Which model fits my computer?
Most GPs and specialists run Miccy on a practice PC, a laptop in the consult room, or a computer at home for letters and admin. You download speech and optional note-structuring models inside the app; this page only suggests where to start. Exact names and versions are listed in Miccy's built-in picker.

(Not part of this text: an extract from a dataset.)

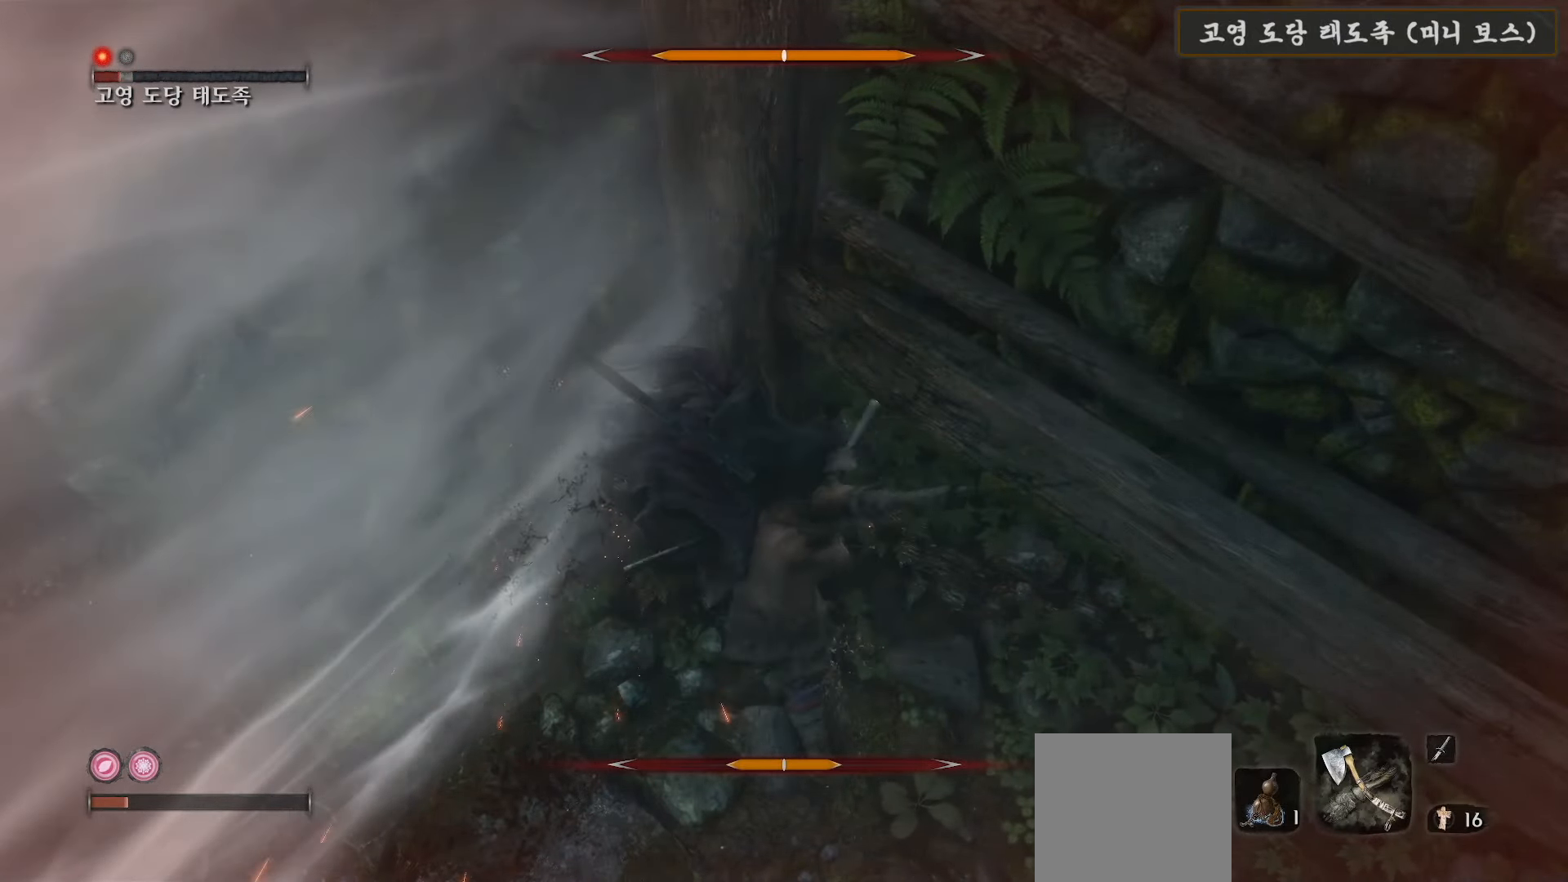
{"buttons": [], "left_stick": "up", "right_stick": "center", "events": [[67, "R1", "up"], [183, "R1", "down"], [267, "R1", "up"], [383, "R1", "down"], [467, "R1", "up"]]}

Starting points for typical practice setups
Choose the card that best matches the machine you actually dictate on - whether that is a shared computer at the clinic, your own laptop, or a desktop at home. If you are unsure how much memory the PC has, check with your practice IT or in the system settings.
Practice desktop or older laptop (~8 GB RAM)
Common for a reception PC, a spare room in a small clinic, or an older notebook: start with a smaller speech model so dictation feels responsive. Add optional note structuring later, or use a faster machine for that step if this one feels sluggish.
Current MacBook, iMac, or Windows laptop (~16 GB)
Typical for a solo GP, specialist consult room, or home office: a medium speech model is often a good fit. Once transcription feels reliable, try light note structuring - then adjust in the app if needed.
Higher-spec workstation or Apple with plenty of memory
For busy clinics, long dictation sessions, or when your EHR and browser already use a lot of RAM: you can usually aim for larger speech models and more capable optional structuring - then fine-tune in the picker.
Fine-tune in Miccy
Every computer is a bit different. Use the cards above as a starting point, then download from Miccy's model picker, run a short test dictation, and move up or down if speed or accuracy is not right.
Technical details for IT and advanced users
Know your machine (30 seconds)
Before picking a model, note:
- System RAM (e.g. 8 / 16 / 32 GB) - shared on Apple Silicon with GPU tasks.
- Discrete GPU VRAM (NVIDIA/AMD) if you have one - e.g. 4 / 8 / 12 GB. Integrated graphics usually shares system RAM.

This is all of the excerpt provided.